World economic powers will attempt to kickstart the global economy on Friday by boosting funds to fight the debt crisis and encouraging consumers to spend their way out of a threatened recession.
The shadow of debt-laden Greece still hung heavily over the second and final day of the Group of 20 summit in the French resort of Cannes, as Prime Minister George Papandreou faced a late-night vote of confidence in Athens.
Meanwhile, the focus of the crisis has switched to Italy, which saw its own borrowing costs soar this week when markets took fright at the Greek crisis.
Senior European officials in Cannes told Agence France Presse the Italian economy would be put under tight supervision by the European Commission and the IMF to reassure investors that Prime Minister Silvio Berlusconi serious about reform.
Pressure on Greece was still mounting, with French Minister for European Affairs Jean Leonetti warning Greece could not only be thrown out of the Eurozone but also out of the European Union unless it ratifies an EU debt rescue accord.
"Not to accept the deal is to leave the euro," said Leonetti. "For the Greeks not to accept the deal is to leave Europe."
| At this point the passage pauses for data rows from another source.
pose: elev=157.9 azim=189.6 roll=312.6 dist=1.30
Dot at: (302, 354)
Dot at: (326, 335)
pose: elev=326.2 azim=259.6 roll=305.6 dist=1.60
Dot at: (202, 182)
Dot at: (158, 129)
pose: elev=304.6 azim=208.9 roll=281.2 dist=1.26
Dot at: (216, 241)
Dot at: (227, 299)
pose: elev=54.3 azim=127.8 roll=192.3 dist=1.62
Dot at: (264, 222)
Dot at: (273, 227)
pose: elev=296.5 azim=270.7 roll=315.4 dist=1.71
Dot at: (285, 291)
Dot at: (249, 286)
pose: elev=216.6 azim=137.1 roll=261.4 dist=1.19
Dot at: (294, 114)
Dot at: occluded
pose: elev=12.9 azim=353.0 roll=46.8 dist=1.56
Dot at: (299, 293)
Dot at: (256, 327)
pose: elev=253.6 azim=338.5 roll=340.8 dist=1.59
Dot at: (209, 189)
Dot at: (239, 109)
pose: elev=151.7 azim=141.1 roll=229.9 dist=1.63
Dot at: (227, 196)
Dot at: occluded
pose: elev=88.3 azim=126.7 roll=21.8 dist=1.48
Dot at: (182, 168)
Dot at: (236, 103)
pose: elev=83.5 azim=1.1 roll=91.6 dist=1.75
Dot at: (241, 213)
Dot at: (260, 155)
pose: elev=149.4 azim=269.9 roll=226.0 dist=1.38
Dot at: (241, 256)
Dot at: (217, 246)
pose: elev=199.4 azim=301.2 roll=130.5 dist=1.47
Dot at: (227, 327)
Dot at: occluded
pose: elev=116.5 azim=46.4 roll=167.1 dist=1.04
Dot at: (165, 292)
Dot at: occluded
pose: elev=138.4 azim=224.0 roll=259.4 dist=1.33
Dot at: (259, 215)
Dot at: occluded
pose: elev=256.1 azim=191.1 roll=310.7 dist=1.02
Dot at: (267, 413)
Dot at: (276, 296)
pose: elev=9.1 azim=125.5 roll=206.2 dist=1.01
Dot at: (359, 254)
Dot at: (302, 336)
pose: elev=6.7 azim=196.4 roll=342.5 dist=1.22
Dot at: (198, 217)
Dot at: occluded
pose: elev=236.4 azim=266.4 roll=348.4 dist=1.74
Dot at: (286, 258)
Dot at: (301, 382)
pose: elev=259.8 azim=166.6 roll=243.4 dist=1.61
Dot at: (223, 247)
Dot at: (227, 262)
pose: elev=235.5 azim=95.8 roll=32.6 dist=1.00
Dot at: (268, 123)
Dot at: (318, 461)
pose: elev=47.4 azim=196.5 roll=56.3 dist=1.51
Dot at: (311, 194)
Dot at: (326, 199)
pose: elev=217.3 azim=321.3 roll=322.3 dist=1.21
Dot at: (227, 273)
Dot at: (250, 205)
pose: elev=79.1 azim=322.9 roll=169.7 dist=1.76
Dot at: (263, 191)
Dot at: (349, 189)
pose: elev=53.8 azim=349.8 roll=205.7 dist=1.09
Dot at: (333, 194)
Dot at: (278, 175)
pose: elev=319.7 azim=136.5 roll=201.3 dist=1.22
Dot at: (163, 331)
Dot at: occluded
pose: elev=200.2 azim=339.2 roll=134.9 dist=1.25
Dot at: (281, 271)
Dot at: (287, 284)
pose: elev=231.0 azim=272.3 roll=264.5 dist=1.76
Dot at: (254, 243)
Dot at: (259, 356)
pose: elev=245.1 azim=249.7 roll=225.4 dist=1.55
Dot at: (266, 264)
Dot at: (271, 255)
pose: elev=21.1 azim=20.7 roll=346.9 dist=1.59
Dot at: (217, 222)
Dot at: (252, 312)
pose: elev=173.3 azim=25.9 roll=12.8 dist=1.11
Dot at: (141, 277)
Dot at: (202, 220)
Papandreou triggered a renewed bout of market turmoil this week when he said Athens would put a rescue package agreed on October 27 to a referendum. He now appears to have abandoned that threat, but his government hangs by a thread.
Sarkozy and his German counterpart Chancellor Angela Merkel warned Greece in Cannes it would not get the International Monetary Fund and EU's next planned eight-billion euro ($11 billion) aid installment unless he backed down.
Without the EU-IMF funds, Greece would run out of money within weeks.
The roller-coaster political situation and debt crisis in Greece have relit market pressure on the Italian budget.
Italy's government adopted two austerity packages during the summer, but markets have remained skeptical that the measures will eliminate the deficit and boost growth.
At the G20 summit on Thursday, Berlusconi vowed to stick to Italy's target of balancing the budget by 2013 and said that new austerity measures would be fully enacted by the end of the month.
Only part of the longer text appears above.